The Whitakers are breeding out of our 13-year-old Malabar Maple mare, Calder Luck, and Shes No Fake. The couple work their horses out of Lowland Lodge.
“We have got a lovely Used To Me weanling filly out of Calder Luck, and a nice Gotta Go Cullect weanling colt out of Shes No Fake.
“I don’t think they will go to the Sales because I love them too much already. Harness racing runs deep in my blood. My parents had horses, as did my grandparents.
“In fact, my great-grandmother, Ilma Walker, was a very well-known horsewoman, who drove and trained many winners. She was one of Australia’s first female trainer/drivers,” said Whitaker, who has also worked for Max Solutions for the past 11 years.

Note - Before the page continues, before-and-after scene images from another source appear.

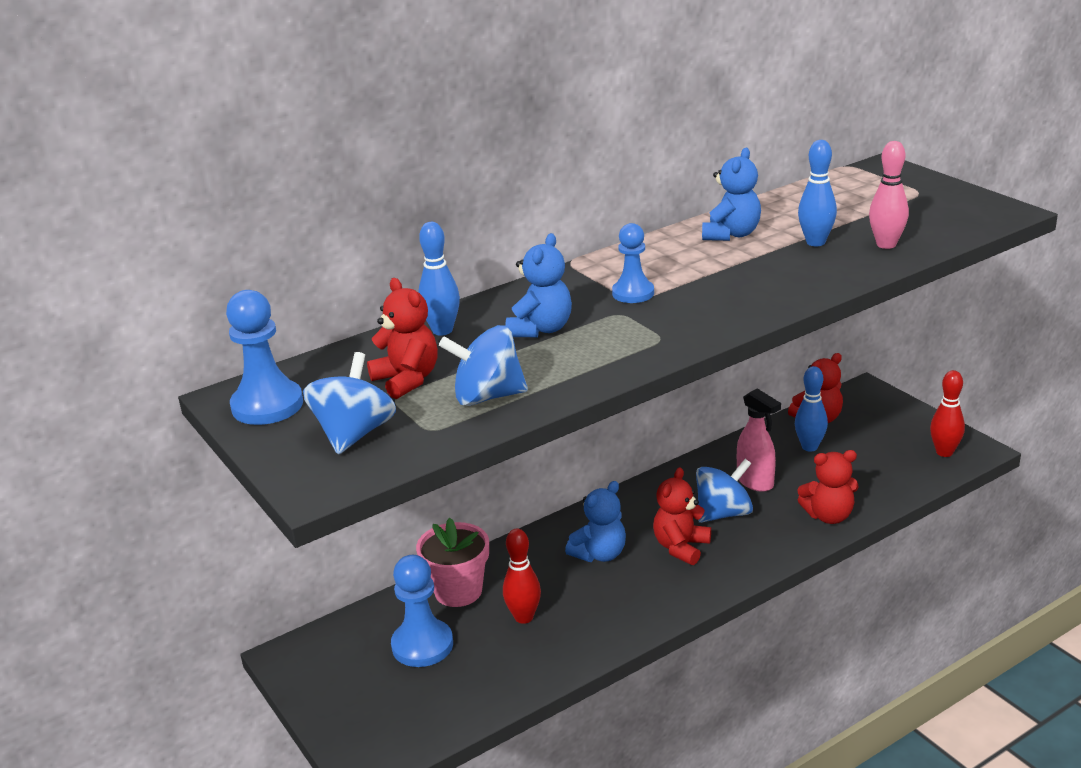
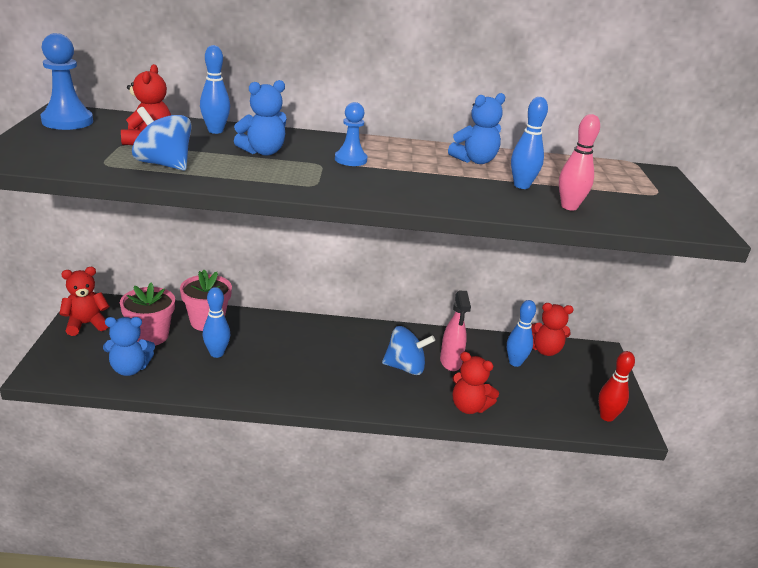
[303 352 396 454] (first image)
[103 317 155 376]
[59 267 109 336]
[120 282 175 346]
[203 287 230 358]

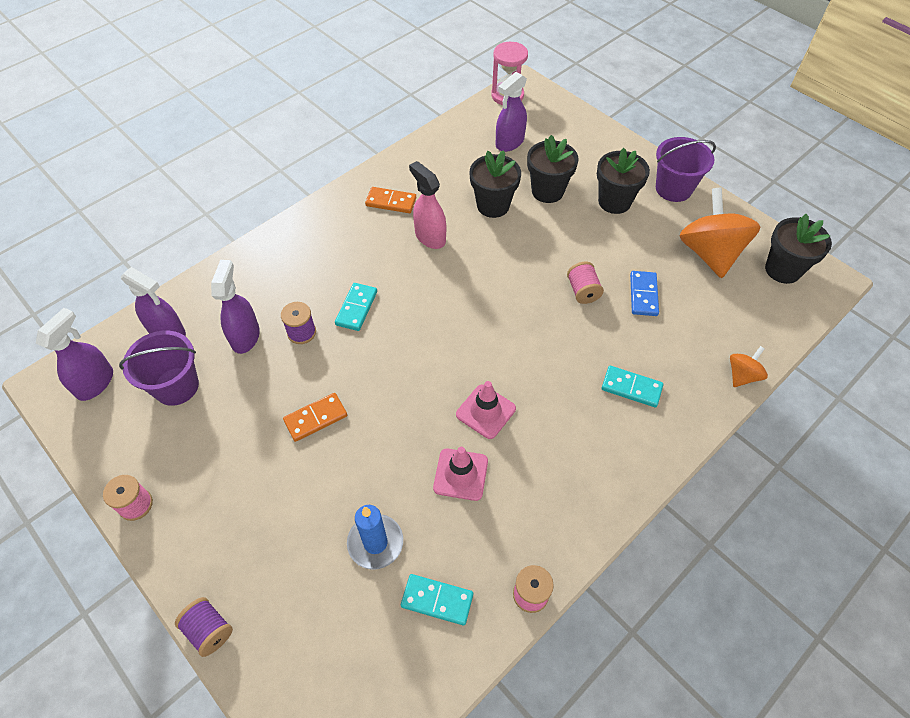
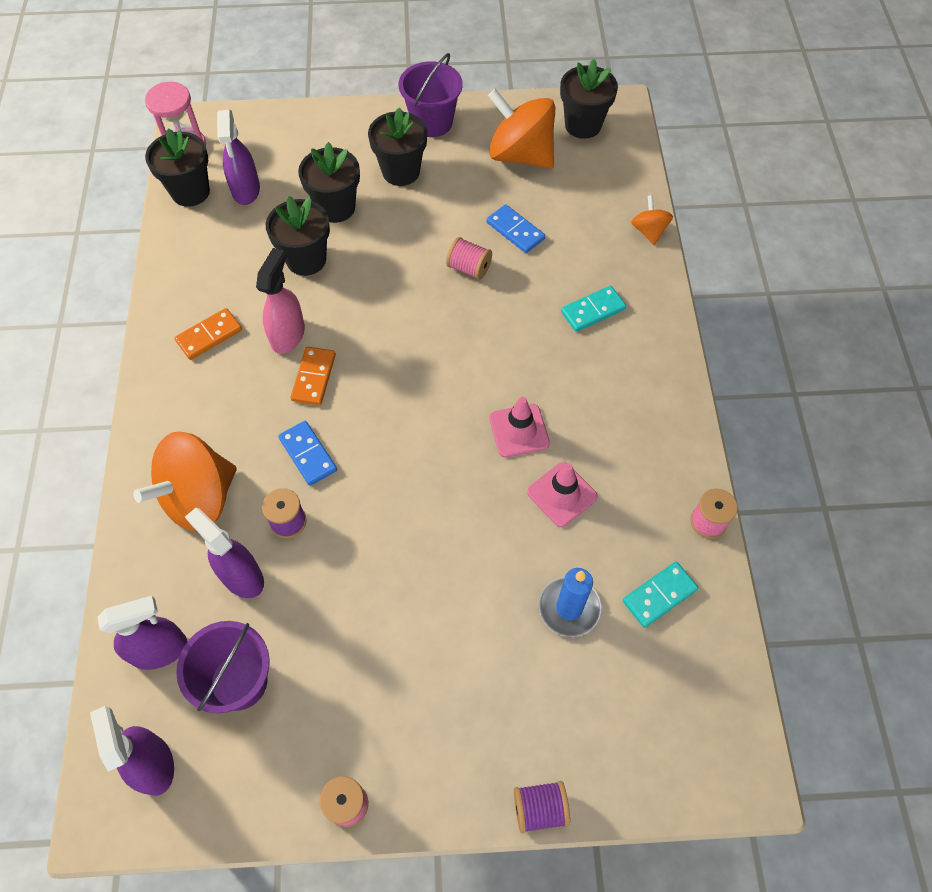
[133 431 237 531]
[145 128 210 207]
[291 347 336 405]
[278 421 337 486]
[256 248 305 354]

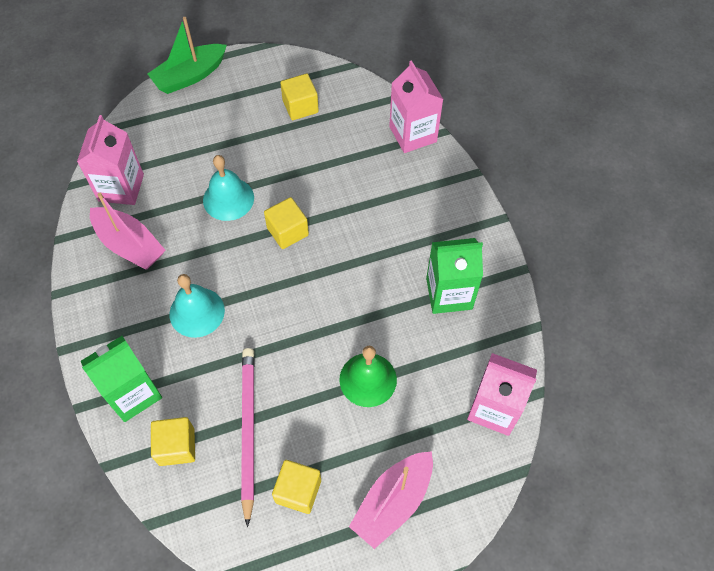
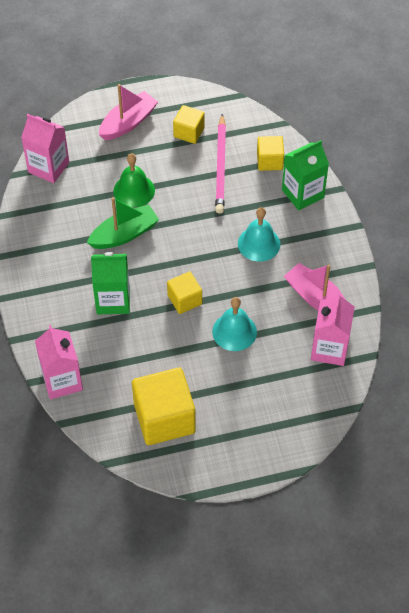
[87 197 159 249]
[91 252 130 314]
[132 368 196 445]

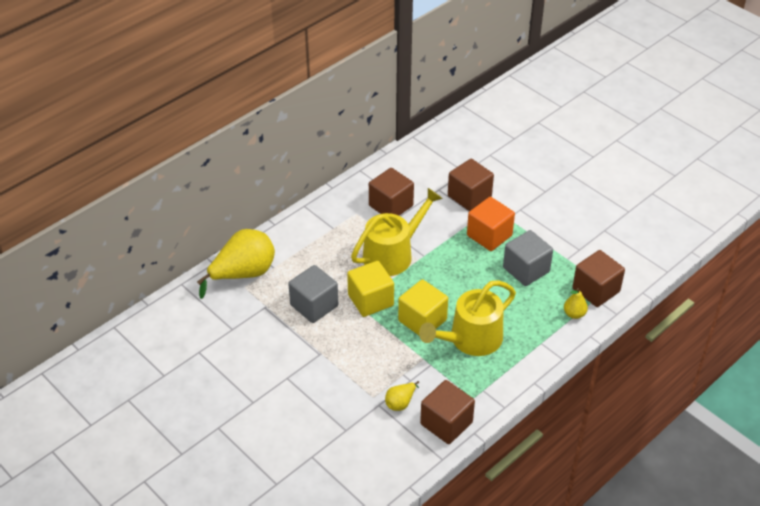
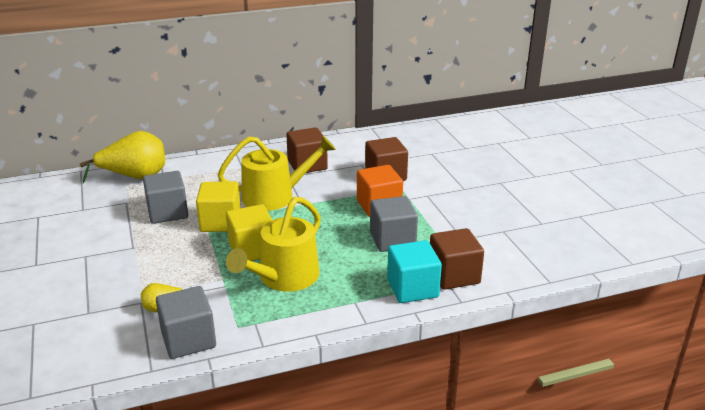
[387 240 442 303]
[156 286 216 359]
[226 197 321 292]

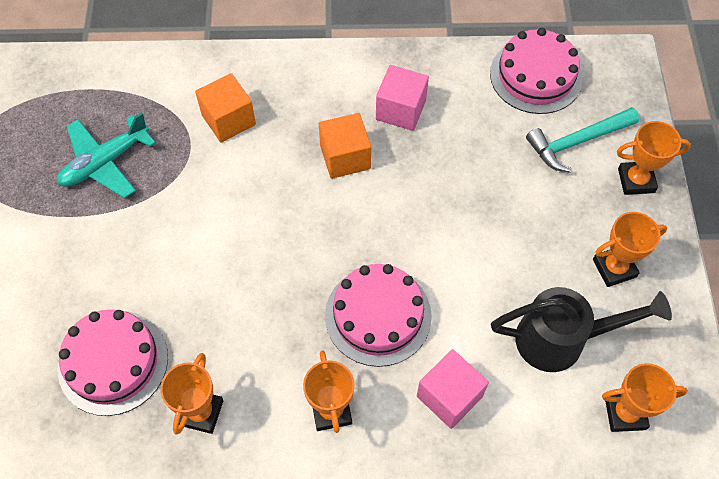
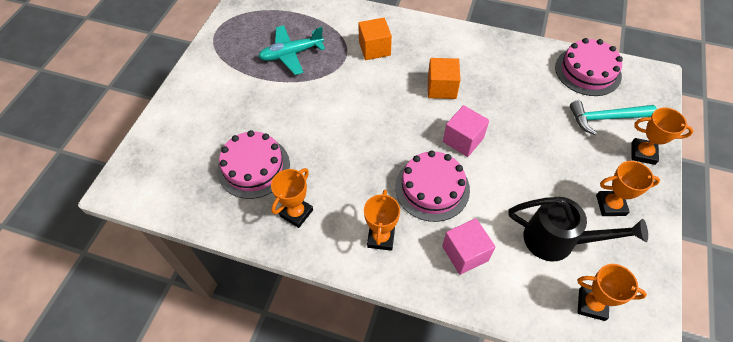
[443 105 489 157]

“It’s just so nice to be back winning again – especially in my own colours. That win aside, I’m very happy to put 2019 well and truly behind me,” Whitaker added.
Meanwhile, Monday’s seven-race Kilcoy meeting was dubbed the 'The Valley Of The North' due to the track’s short straight and compact patron amenities.
Racing Queensland’s Harness Development Strategy Manager, David Brick, said the meeting had been strategically programmed with a view to taking advantage of the strong tourism numbers enjoyed in the region, whilst promoting the sport to new audiences.
“Industry feedback indicated an opportunity to showcase the sport throughout the Christmas period, particularly on the grass at Kilcoy, as is the case in New Zealand.
“The Kilcoy Club has tagged the meeting their 'Picnic Raceday' as part of their Yuletide Festival of Racing, with admission free aiming to attract the many families on holiday leading up to the New Year.
“The event comes on the back a significant venue facelift thanks to support from the Somerset Council including the unveiling of a brand new cafeteria and attractive improvements to the betting ring and surrounds,” Brick said.
Nearly all patrons spoke to by Racing Queensland termed Monday’s stand-alone meeting as a success.